Talimat 1:
Kayıtların ilk satırından başlayıp "tipografia ousada e" ifadesini içeren satırda durarak, iki uç da dahil olmak üzere yalnızca bu satırları "Sıra No" ve "Kayıt Satırı" sütunlarından oluşan bir Markdown tablosuna aktarınız. Boş satırları tabloya almayınız.

____________________

Türkiye, Amerika’nın Jandarması Olmayacaktır… - Ali Eralp

İşçi Partisi‘ne, Aydınlık’a, Ulusal Kanal’a yapılanlar faşist saldırıdır.
Baskındır.
Devlet terörüdür.
Bu kuruluşların yaşam hakkının elinden alınmasıdır.
Bir siyasal partinin nasıl ve kimler tarafından aranılacağı yasada belirtilmiştir. Bunların dışında bir takım emirlerle, talimatlarla parti aramak kanunsuzluktur.
AKP, kendisine muhalif olan ne varsa, kim varsa hedefe yatırmaktadır ve kendisine bağladığı yargı aracılığı ile şiddet uygulamaktadır.
İşçi Partisi‘nin görüşlerine, politik çizgisine katılırız ya da katılmayız, o ayrı bir konu. Ama ona yapılan bu saldırıya “demokratım, özgürlükçüyüm, insan haklarından yanayım” diyen herkesin karşı çıkması gerekir.

____________________

Talimat 2:
Yukarıdaki yazıda "Bir siyasal partinin nasıl" sözleriyle başlayan paragrafı, temel bilgilerini koruyarak daha kısa biçimde yeniden yazınız.

____________________

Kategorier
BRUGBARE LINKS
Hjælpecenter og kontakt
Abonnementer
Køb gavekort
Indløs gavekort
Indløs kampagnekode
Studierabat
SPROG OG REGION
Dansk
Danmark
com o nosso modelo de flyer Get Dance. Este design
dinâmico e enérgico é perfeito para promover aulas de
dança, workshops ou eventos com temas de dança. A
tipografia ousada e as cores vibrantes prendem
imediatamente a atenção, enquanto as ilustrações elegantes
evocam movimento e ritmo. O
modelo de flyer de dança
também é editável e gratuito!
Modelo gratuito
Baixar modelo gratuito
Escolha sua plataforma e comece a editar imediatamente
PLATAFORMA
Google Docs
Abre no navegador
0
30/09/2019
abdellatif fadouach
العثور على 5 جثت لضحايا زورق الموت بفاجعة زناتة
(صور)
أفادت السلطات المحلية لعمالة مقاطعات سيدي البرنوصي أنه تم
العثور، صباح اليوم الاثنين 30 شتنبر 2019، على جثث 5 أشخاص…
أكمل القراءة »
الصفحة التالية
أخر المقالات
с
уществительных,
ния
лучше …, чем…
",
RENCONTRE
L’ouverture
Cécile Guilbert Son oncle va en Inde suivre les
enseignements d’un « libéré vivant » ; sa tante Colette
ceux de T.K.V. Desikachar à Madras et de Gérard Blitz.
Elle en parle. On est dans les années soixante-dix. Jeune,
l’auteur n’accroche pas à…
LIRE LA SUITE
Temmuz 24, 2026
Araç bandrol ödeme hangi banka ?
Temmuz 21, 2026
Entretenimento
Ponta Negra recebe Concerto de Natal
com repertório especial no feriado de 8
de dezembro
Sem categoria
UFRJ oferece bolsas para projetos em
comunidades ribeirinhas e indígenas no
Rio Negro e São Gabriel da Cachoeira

____________________

Görev Çıktısı 1:
| Sıra No | Kayıt Satırı |
|---|---|
| 1 | Kategorier |
| 2 | BRUGBARE LINKS |
| 3 | Hjælpecenter og kontakt |
| 4 | Abonnementer |
| 5 | Køb gavekort |
| 6 | Indløs gavekort |
| 7 | Indløs kampagnekode |
| 8 | Studierabat |
| 9 | SPROG OG REGION |
| 10 | Dansk |
| 11 | Danmark |
| 12 | com o nosso modelo de flyer Get Dance. Este design |
| 13 | dinâmico e enérgico é perfeito para promover aulas de |
| 14 | dança, workshops ou eventos com temas de dança. A |
| 15 | tipografia ousada e as cores vibrantes prendem |

Görev Çıktısı 2:
Bir siyasal partinin nasıl ve kimlerce aranacağını yasa belirler. Bunun dışında emir ve talimatlarla parti aramak kanunsuzluktur.